→ Extract to read
━━━

# Epic 2: HN Data Acquisition & Persistence

**Goal:** Implement fetching top 10 stories and their comments (respecting limits) from Algolia HN API, and persist this raw data locally into the date-stamped output directory created in Epic 1. Implement a stage testing utility for fetching.

## Story List

### Story 2.1: Implement Algolia HN API Client

-   **User Story / Goal:** As a developer, I want a dedicated client module to interact with the Algolia Hacker News Search API, so that fetching stories and comments is encapsulated, reusable, and uses the required native `Workspace` API.
-   **Detailed Requirements:**
    -   Create a new module: `src/clients/algoliaHNClient.ts`.
    -   Implement an async function `WorkspaceTopStories` within the client:
        -   Use native `Workspace` to call the Algolia HN Search API endpoint for front-page stories (e.g., `http://hn.algolia.com/api/v1/search?tags=front_page&hitsPerPage=10`). Adjust `hitsPerPage` if needed to ensure 10 stories.
        -   Parse the JSON response.
        -   Extract required metadata for each story: `objectID` (use as `storyId`), `title`, `url` (article URL), `points`, `num_comments`. Handle potential missing `url` field gracefully (log warning, maybe skip story later if URL needed).

━━━

→ Listed entries
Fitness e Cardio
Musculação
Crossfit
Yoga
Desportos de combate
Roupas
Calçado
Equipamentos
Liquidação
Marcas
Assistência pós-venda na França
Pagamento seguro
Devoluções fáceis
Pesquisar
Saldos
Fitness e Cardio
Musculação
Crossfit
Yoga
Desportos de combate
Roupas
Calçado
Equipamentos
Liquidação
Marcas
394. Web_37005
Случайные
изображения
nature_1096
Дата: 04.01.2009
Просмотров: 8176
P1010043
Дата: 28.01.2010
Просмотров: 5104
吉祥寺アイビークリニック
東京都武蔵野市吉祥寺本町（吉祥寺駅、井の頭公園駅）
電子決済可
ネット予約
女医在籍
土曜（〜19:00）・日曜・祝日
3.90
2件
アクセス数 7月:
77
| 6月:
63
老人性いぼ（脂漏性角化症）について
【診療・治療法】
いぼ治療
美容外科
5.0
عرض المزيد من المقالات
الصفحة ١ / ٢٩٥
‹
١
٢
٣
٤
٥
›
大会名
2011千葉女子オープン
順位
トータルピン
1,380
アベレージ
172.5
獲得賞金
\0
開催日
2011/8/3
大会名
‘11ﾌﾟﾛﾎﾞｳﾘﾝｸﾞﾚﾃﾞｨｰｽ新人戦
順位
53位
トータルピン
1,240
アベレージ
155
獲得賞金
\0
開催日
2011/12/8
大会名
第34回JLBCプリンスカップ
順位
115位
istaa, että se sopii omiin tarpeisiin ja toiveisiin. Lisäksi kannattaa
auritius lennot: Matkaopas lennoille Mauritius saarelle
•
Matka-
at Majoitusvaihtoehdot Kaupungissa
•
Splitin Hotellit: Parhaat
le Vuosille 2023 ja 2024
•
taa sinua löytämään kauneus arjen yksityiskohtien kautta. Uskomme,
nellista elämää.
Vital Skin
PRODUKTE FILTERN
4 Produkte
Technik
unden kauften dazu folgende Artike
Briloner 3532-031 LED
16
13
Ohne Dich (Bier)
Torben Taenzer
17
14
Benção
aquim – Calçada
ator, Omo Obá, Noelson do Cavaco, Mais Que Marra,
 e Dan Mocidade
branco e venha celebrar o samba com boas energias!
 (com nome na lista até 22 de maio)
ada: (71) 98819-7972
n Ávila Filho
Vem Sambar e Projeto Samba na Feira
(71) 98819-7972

━━━

→ Tasks and exercises
#1 Repeat the part of the HN data acquisition plan that opens with the words containing "### Story 2.1: Implement" and closes with "the JSON response.".
#2 Render this sentence from the HN data acquisition plan in Spanish: "Adjust `hitsPerPage` if needed to ensure 10 stories."
#3 Go on with the HN data acquisition plan from its last line, keeping its format.

→ Task-by-task answers
#1
### Story 2.1: Implement Algolia HN API Client

-   **User Story / Goal:** As a developer, I want a dedicated client module to interact with the Algolia Hacker News Search API, so that fetching stories and comments is encapsulated, reusable, and uses the required native `Workspace` API.
-   **Detailed Requirements:**
    -   Create a new module: `src/clients/algoliaHNClient.ts`.
    -   Implement an async function `WorkspaceTopStories` within the client:
        -   Use native `Workspace` to call the Algolia HN Search API endpoint for front-page stories (e.g., `http://hn.algolia.com/api/v1/search?tags=front_page&hitsPerPage=10`). Adjust `hitsPerPage` if needed to ensure 10 stories.
        -   Parse the JSON response.

#2 Ajusta `hitsPerPage` si es necesario para garantizar 10 historias.

#3
        -   Construct the `hnUrl` for each story (e.g., `https://news.ycombinator.com/item?id={storyId}`).
        -   Return an array of structured story objects.
    -   Implement a separate async function `WorkspaceCommentsForStory` within the client:
        -   Accept `storyId` and `maxComments` limit as arguments.
        -   Use native `Workspace` to call the Algolia HN Search API endpoint for comments of a specific story (e.g., `http://hn.algolia.com/api/v1/search?tags=comment,story_{storyId}&hitsPerPage={maxComments}`).
        -   Parse the JSON response.
        -   Extract required comment data: `objectID` (use as `commentId`), `comment_text`, `author`, `created_at`.
        -   Filter out comments where `comment_text` is null or empty. Ensure only up to `maxComments` are returned.
        -   Return an array of structured comment objects.
    -   Implement basic error handling using `try...catch` around `Workspace` calls and check `response.ok` status. Log errors using the logger utility from Epic 1.
    -   Define TypeScript interfaces/types for the expected structures of API responses (stories, comments) and the data returned by the client functions (e.g., `Story`, `Comment`).
-   **Acceptance Criteria (ACs):**
    -   AC1: The module `src/clients/algoliaHNClient.ts` exists and exports `WorkspaceTopStories` and `WorkspaceCommentsForStory` functions.
    -   AC2: Calling `WorkspaceTopStories` makes a network request to the correct Algolia endpoint and returns a promise resolving to an array of 10 `Story` objects containing the specified metadata.
    -   AC3: Calling `WorkspaceCommentsForStory` with a valid `storyId` and `maxComments` limit makes a network request to the correct Algolia endpoint and returns a promise resolving to an array of `Comment` objects (up to `maxComments`), filtering out empty ones.
    -   AC4: Both functions use the native `Workspace` API internally.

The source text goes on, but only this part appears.